Finding and Understanding Bugs in C Compilers


Today we finished preparing the camera-ready version of our paper that will appear in PLDI 2011. I’m pretty happy with it. Here’s the abstract:

Compilers should be correct. To improve the quality of C compilers, we created Csmith, a randomized test-case generation tool, and spent three years using it to find compiler bugs. During this period we reported more than 325 previously unknown bugs to compiler developers. Every compiler we tested was found to crash and also to silently generate wrong code when presented with valid input. In this paper we present our compiler-testing tool and the results of our bug-hunting study. Our first contribution is to advance the state of the art in compiler testing. Unlike previous tools, Csmith generates programs that cover a large subset of C while avoiding the undefined and unspecified behaviors that would destroy its ability to automatically find wrong-code bugs. Our second contribution is a collection of qualitative and quantitative results about the bugs we have found in open-source C compilers.

Actually, as of today the total is 344 bugs reported but at some point we had to freeze the statistics in the paper.


8 responses to “Finding and Understanding Bugs in C Compilers”

  1. Nice work, and extra thanks for releasing the software. That is all too rare in academia in my experience.

    As for the results, I can’t say I’m surprised. When I evaluate a compiler, I usually find at least half a dozen bugs within minutes, be it wrong code, compiler crash, or rejecting valid input, and this without even trying.

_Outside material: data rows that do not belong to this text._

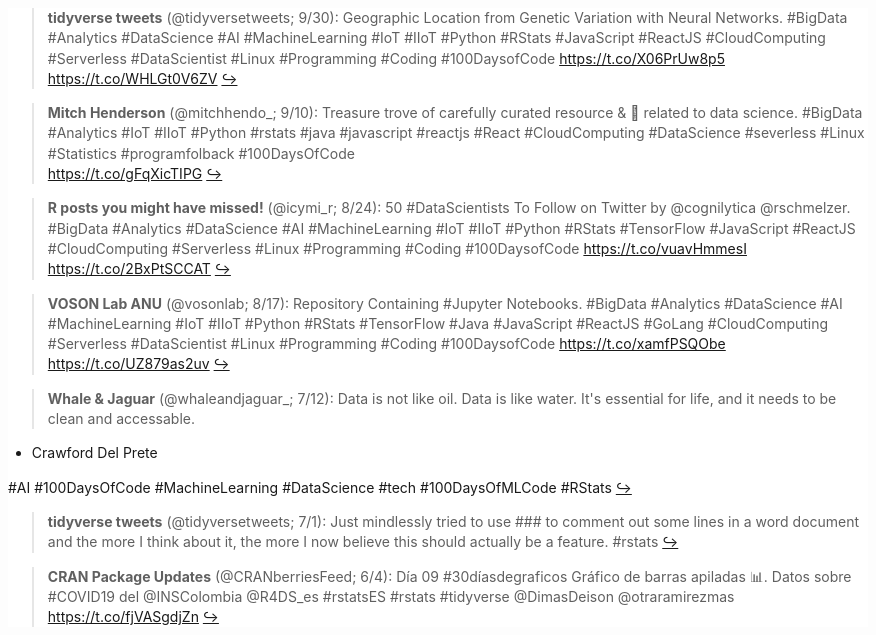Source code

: > **tidyverse tweets** (@tidyversetweets; 9/30): Geographic Location from Genetic Variation with Neural Networks. #BigData #Analytics #DataScience #AI #MachineLearning #IoT #IIoT #Python #RStats #JavaScript #ReactJS #CloudComputing #Serverless #DataScientist #Linux #Programming #Coding #100DaysofCode 
https://t.co/X06PrUw8p5 https://t.co/WHLGt0V6ZV  [&#8618;](https://twitter.com/dataandme/status/1263282122204291073)




> **Mitch Henderson** (@mitchhendo_; 9/10): Treasure trove of carefully curated resource &amp; 🔗 related to data science.
#BigData #Analytics #IoT #IIoT
#Python #rstats #java #javascript
#reactjs #React #CloudComputing
#DataScience #severless #Linux
#Statistics #programfolback #100DaysOfCode  
 https://t.co/gFqXicTIPG  [&#8618;](https://twitter.com/dataandme/status/1263283385616797698)




> **R posts you might have missed!** (@icymi_r; 8/24): 50 #DataScientists To Follow on Twitter by  @cognilytica @rschmelzer.
#BigData #Analytics #DataScience #AI #MachineLearning #IoT #IIoT #Python #RStats #TensorFlow  #JavaScript #ReactJS #CloudComputing #Serverless #Linux #Programming #Coding #100DaysofCode 
https://t.co/vuavHmmesI https://t.co/2BxPtSCCAT  [&#8618;](https://twitter.com/dataandme/status/1263251921281957895)




> **VOSON Lab ANU** (@vosonlab; 8/17): Repository Containing #Jupyter Notebooks. #BigData #Analytics #DataScience #AI #MachineLearning #IoT #IIoT #Python #RStats #TensorFlow #Java #JavaScript #ReactJS #GoLang #CloudComputing #Serverless #DataScientist #Linux #Programming #Coding #100DaysofCode 
https://t.co/xamfPSQObe https://t.co/UZ879as2uv  [&#8618;](https://twitter.com/dataandme/status/1263283945740926977)




> **Whale & Jaguar** (@whaleandjaguar_; 7/12): Data is not like oil. Data is like water. 
It's essential for life, and it needs to be clean and accessable.
>
- Crawford Del Prete
>
#AI #100DaysOfCode #MachineLearning #DataScience #tech #100DaysOfMLCode #RStats  [&#8618;](https://twitter.com/dataandme/status/1263244889803849729)




> **tidyverse tweets** (@tidyversetweets; 7/1): Just mindlessly tried to use ### to comment out some lines in a word document and the more I think about it, the more I now believe this should actually be a feature. #rstats  [&#8618;](https://twitter.com/dataandme/status/1263270488463282177)




> **CRAN Package Updates** (@CRANberriesFeed; 6/4): Día 09 #30díasdegraficos Gráfico de barras apiladas 📊. Datos sobre #COVID19 del @INSColombia @R4DS_es
 #rstatsES #rstats #tidyverse @DimasDeison @otraramirezmas https://t.co/fjVASgdjZn  [&#8618;](https://twitter.com/dataandme/status/1263261957601312774)

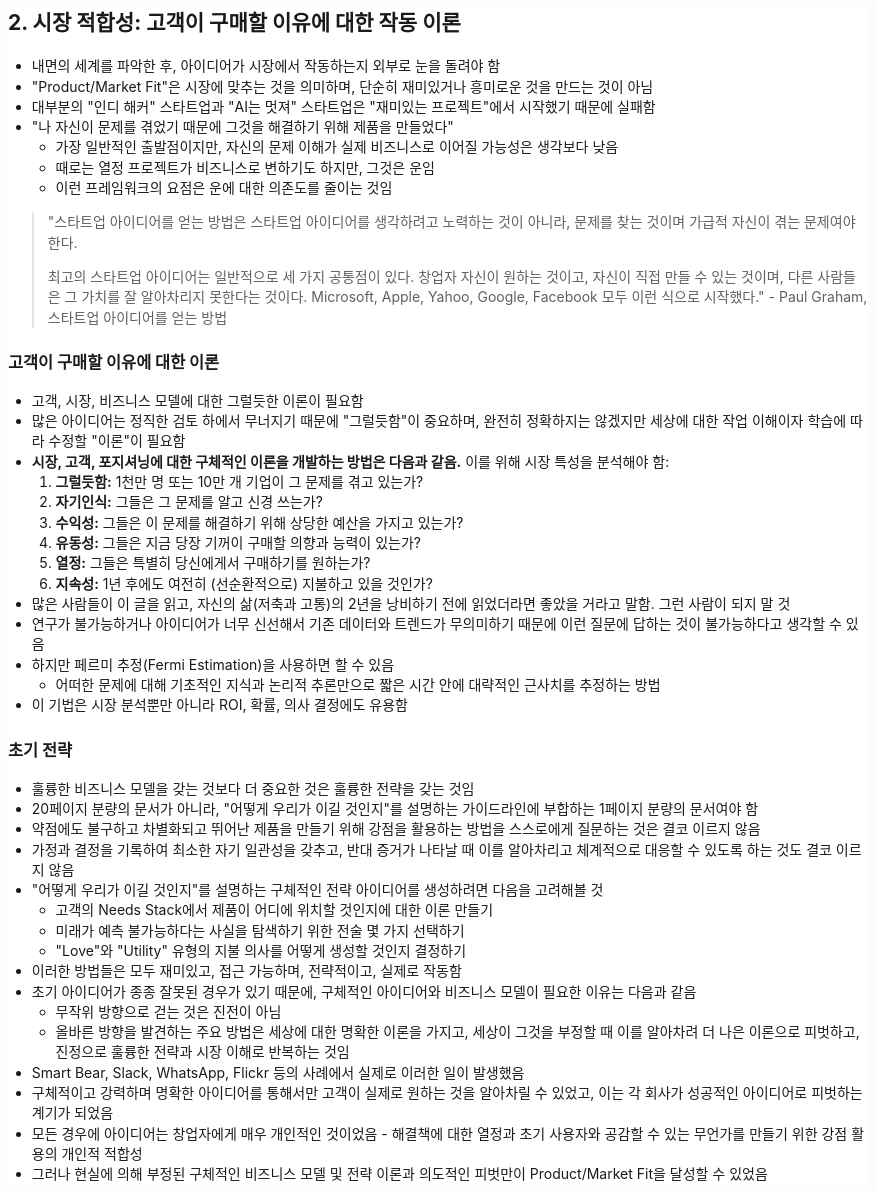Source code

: ## 2\. 시장 적합성: 고객이 구매할 이유에 대한 작동 이론

-   내면의 세계를 파악한 후, 아이디어가 시장에서 작동하는지 외부로 눈을 돌려야 함
-   "Product/Market Fit"은 시장에 맞추는 것을 의미하며, 단순히 재미있거나 흥미로운 것을 만드는 것이 아님
-   대부분의 "인디 해커" 스타트업과 "AI는 멋져" 스타트업은 "재미있는 프로젝트"에서 시작했기 때문에 실패함
-   "나 자신이 문제를 겪었기 때문에 그것을 해결하기 위해 제품을 만들었다"
    -   가장 일반적인 출발점이지만, 자신의 문제 이해가 실제 비즈니스로 이어질 가능성은 생각보다 낮음
    -   때로는 열정 프로젝트가 비즈니스로 변하기도 하지만, 그것은 운임
    -   이런 프레임워크의 요점은 운에 대한 의존도를 줄이는 것임

> "스타트업 아이디어를 얻는 방법은 스타트업 아이디어를 생각하려고 노력하는 것이 아니라, 문제를 찾는 것이며 가급적 자신이 겪는 문제여야 한다.
> 
> 최고의 스타트업 아이디어는 일반적으로 세 가지 공통점이 있다. 창업자 자신이 원하는 것이고, 자신이 직접 만들 수 있는 것이며, 다른 사람들은 그 가치를 잘 알아차리지 못한다는 것이다. Microsoft, Apple, Yahoo, Google, Facebook 모두 이런 식으로 시작했다." - Paul Graham, 스타트업 아이디어를 얻는 방법

### 고객이 구매할 이유에 대한 이론

-   고객, 시장, 비즈니스 모델에 대한 그럴듯한 이론이 필요함
-   많은 아이디어는 정직한 검토 하에서 무너지기 때문에 "그럴듯함"이 중요하며, 완전히 정확하지는 않겠지만 세상에 대한 작업 이해이자 학습에 따라 수정할 "이론"이 필요함
-   **시장, 고객, 포지셔닝에 대한 구체적인 이론을 개발하는 방법은 다음과 같음.** 이를 위해 시장 특성을 분석해야 함:
    1.  **그럴듯함:** 1천만 명 또는 10만 개 기업이 그 문제를 겪고 있는가?
    2.  **자기인식:** 그들은 그 문제를 알고 신경 쓰는가?
    3.  **수익성:** 그들은 이 문제를 해결하기 위해 상당한 예산을 가지고 있는가?
    4.  **유동성:** 그들은 지금 당장 기꺼이 구매할 의향과 능력이 있는가?
    5.  **열정:** 그들은 특별히 당신에게서 구매하기를 원하는가?
    6.  **지속성:** 1년 후에도 여전히 (선순환적으로) 지불하고 있을 것인가?
-   많은 사람들이 이 글을 읽고, 자신의 삶(저축과 고통)의 2년을 낭비하기 전에 읽었더라면 좋았을 거라고 말함. 그런 사람이 되지 말 것
-   연구가 불가능하거나 아이디어가 너무 신선해서 기존 데이터와 트렌드가 무의미하기 때문에 이런 질문에 답하는 것이 불가능하다고 생각할 수 있음
-   하지만 페르미 추정(Fermi Estimation)을 사용하면 할 수 있음
    -   어떠한 문제에 대해 기초적인 지식과 논리적 추론만으로 짧은 시간 안에 대략적인 근사치를 추정하는 방법
-   이 기법은 시장 분석뿐만 아니라 ROI, 확률, 의사 결정에도 유용함

### 초기 전략

-   훌륭한 비즈니스 모델을 갖는 것보다 더 중요한 것은 훌륭한 전략을 갖는 것임
-   20페이지 분량의 문서가 아니라, "어떻게 우리가 이길 것인지"를 설명하는 가이드라인에 부합하는 1페이지 분량의 문서여야 함
-   약점에도 불구하고 차별화되고 뛰어난 제품을 만들기 위해 강점을 활용하는 방법을 스스로에게 질문하는 것은 결코 이르지 않음
-   가정과 결정을 기록하여 최소한 자기 일관성을 갖추고, 반대 증거가 나타날 때 이를 알아차리고 체계적으로 대응할 수 있도록 하는 것도 결코 이르지 않음
-   "어떻게 우리가 이길 것인지"를 설명하는 구체적인 전략 아이디어를 생성하려면 다음을 고려해볼 것
    -   고객의 Needs Stack에서 제품이 어디에 위치할 것인지에 대한 이론 만들기
    -   미래가 예측 불가능하다는 사실을 탐색하기 위한 전술 몇 가지 선택하기
    -   "Love"와 "Utility" 유형의 지불 의사를 어떻게 생성할 것인지 결정하기
-   이러한 방법들은 모두 재미있고, 접근 가능하며, 전략적이고, 실제로 작동함
-   초기 아이디어가 종종 잘못된 경우가 있기 때문에, 구체적인 아이디어와 비즈니스 모델이 필요한 이유는 다음과 같음
    -   무작위 방향으로 걷는 것은 진전이 아님
    -   올바른 방향을 발견하는 주요 방법은 세상에 대한 명확한 이론을 가지고, 세상이 그것을 부정할 때 이를 알아차려 더 나은 이론으로 피벗하고, 진정으로 훌륭한 전략과 시장 이해로 반복하는 것임
-   Smart Bear, Slack, WhatsApp, Flickr 등의 사례에서 실제로 이러한 일이 발생했음
-   구체적이고 강력하며 명확한 아이디어를 통해서만 고객이 실제로 원하는 것을 알아차릴 수 있었고, 이는 각 회사가 성공적인 아이디어로 피벗하는 계기가 되었음
-   모든 경우에 아이디어는 창업자에게 매우 개인적인 것이었음 - 해결책에 대한 열정과 초기 사용자와 공감할 수 있는 무언가를 만들기 위한 강점 활용의 개인적 적합성
-   그러나 현실에 의해 부정된 구체적인 비즈니스 모델 및 전략 이론과 의도적인 피벗만이 Product/Market Fit을 달성할 수 있었음
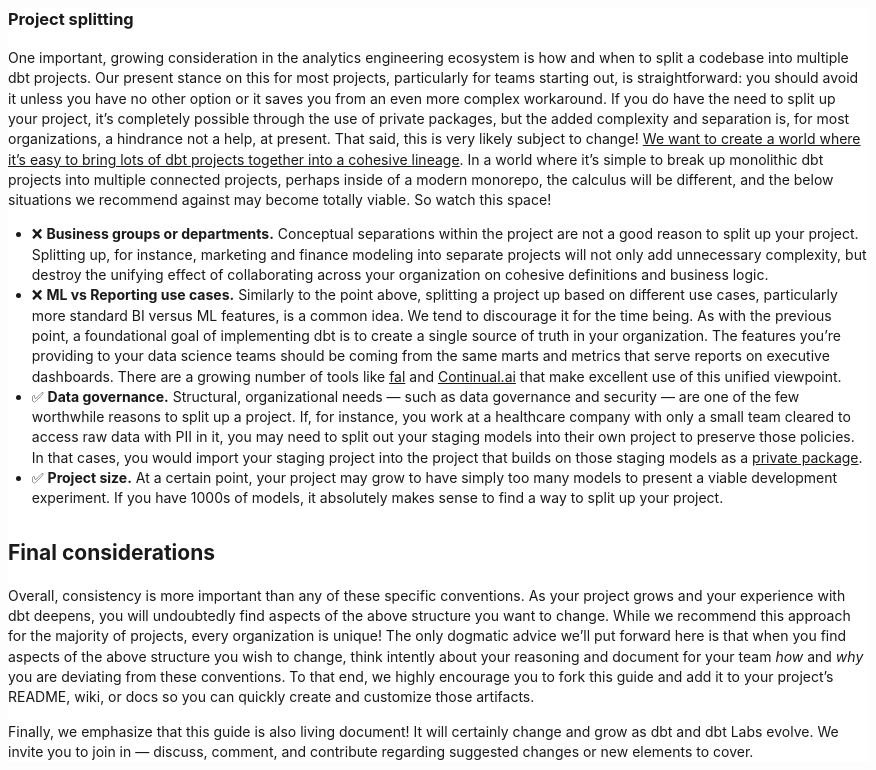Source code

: ### Project splitting

One important, growing consideration in the analytics engineering ecosystem is how and when to split a codebase into multiple dbt projects. Our present stance on this for most projects, particularly for teams starting out, is straightforward: you should avoid it unless you have no other option or it saves you from an even more complex workaround. If you do have the need to split up your project, it’s completely possible through the use of private packages, but the added complexity and separation is, for most organizations, a hindrance not a help, at present. That said, this is very likely subject to change! [We want to create a world where it’s easy to bring lots of dbt projects together into a cohesive lineage](https://github.com/dbt-labs/dbt-core/discussions/5244). In a world where it’s simple to break up monolithic dbt projects into multiple connected projects, perhaps inside of a modern monorepo, the calculus will be different, and the below situations we recommend against may become totally viable. So watch this space!

- ❌ **Business groups or departments.** Conceptual separations within the project are not a good reason to split up your project. Splitting up, for instance, marketing and finance modeling into separate projects will not only add unnecessary complexity, but destroy the unifying effect of collaborating across your organization on cohesive definitions and business logic.
- ❌ **ML vs Reporting use cases.** Similarly to the point above, splitting a project up based on different use cases, particularly more standard BI versus ML features, is a common idea. We tend to discourage it for the time being. As with the previous point, a foundational goal of implementing dbt is to create a single source of truth in your organization. The features you’re providing to your data science teams should be coming from the same marts and metrics that serve reports on executive dashboards. There are a growing number of tools like [fal](https://blog.fal.ai/introducing-fal-dbt/) and [Continual.ai](http://Continual.ai) that make excellent use of this unified viewpoint.
- ✅ **Data governance.** Structural, organizational needs — such as data governance and security — are one of the few worthwhile reasons to split up a project. If, for instance, you work at a healthcare company with only a small team cleared to access raw data with PII in it, you may need to split out your staging models into their own project to preserve those policies. In that cases, you would import your staging project into the project that builds on those staging models as a [private package](https://docs.getdbt.com/docs/building-a-dbt-project/package-management/#private-packages).
- ✅ **Project size.** At a certain point, your project may grow to have simply too many models to present a viable development experiment. If you have 1000s of models, it absolutely makes sense to find a way to split up your project.

## Final considerations

Overall, consistency is more important than any of these specific conventions. As your project grows and your experience with dbt deepens, you will undoubtedly find aspects of the above structure you want to change. While we recommend this approach for the majority of projects, every organization is unique! The only dogmatic advice we’ll put forward here is that when you find aspects of the above structure you wish to change, think intently about your reasoning and document for your team *how* and *why* you are deviating from these conventions. To that end, we highly encourage you to fork this guide and add it to your project’s README, wiki, or docs so you can quickly create and customize those artifacts.

Finally, we emphasize that this guide is also living document! It will certainly change and grow as dbt and dbt Labs evolve. We invite you to join in — discuss, comment, and contribute regarding suggested changes or new elements to cover.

  2. The statement “compilers should be correct” sounds obvious, but is it right?

    Suppose a compiler had a bug that was impossible for a fast adversary to trigger. For example, suppose a compiler had a statement like “if (ENCRYPT(x) = deadbeef), go into infinite loop,” where ENCRYPT is a secure encryption function. It would be impossible for a sub-exponential adversary to find a value of x which triggered this code, and so the compiler would be correct from the viewpoint of fast adversaries.

    Thus, while there exists a code which will elicit incorrect output, the compiler can never, in practice, encounter this code.

    Are there any circumstances in which this type of compiler incorrectness is acceptable or desirable?

  3. (cont’d)

    Here is a plausible example in which this type of incorrectness might be used.
    Suppose a code contains a condition

    if (data1 == data2)

    where data1 and data2 are large data structures.

    Instead of checking equality bit-for-bit, which might be expensive,
    the compiler transforms this to

    if (hash(data1) == hash(data2))

    where hash is a cryptographically secure hash function.

    Is this transformation permissible? The new program definitely does not have the same semantics as the original one, as there exists an input which elicits different behavior. However, it is impossible to find such an input in less than 2^(256) operations, for example.

  4. Hi David,

    Nice example. In general I think there are plenty of situations where a fast, good-enough computation is fine. This is pretty much the entire idea behind floating point math, right? I mean, we seem to be comfortable getting onto aircraft where the stability analysis was done using a system that cannot represent 0.2 precisely :).

    However, compromising on correctness needs to be done in a way that is understandable, predictable, and controllable by programmers. So if you designed a language where the compiler did these things, I’d expect the incorrectness to be precisely quantified in the language spec. At that point there’s no problem. After all, real processors are only probabilistically correct due to cosmic rays, quantum mechanics, etc.

  5. Apologies if you mention this in the pre-print and I missed it, but I was wondering if based on your results, you could characterize a “safe”(er) subset of C that is highly unlikely to trigger compiler bugs, perhaps even restricted to a specific compiler (e.g., GCC). For example, what percentage of bugs are triggered by constructs violating the MISRA C guidelines ?

  6. Lee, that is a very interesting idea, though my intuition is that it won’t work. For example, I believe that almost all bugs we found could be triggered by a MISRA-compliant test case.

    Of course what I am saying is unscientific. An interesting experiment would be to take Csmith’s output and run it through some source-to-source transformers that remove features such as side-effects within expressions. Then, we could see if the transformed code triggers fewer bugs than the original.

    The problem is the compilers are quite smart and would probably turn both versions of the code into more or less the same IR.

    My mental model for compiler bugs is that there is no model.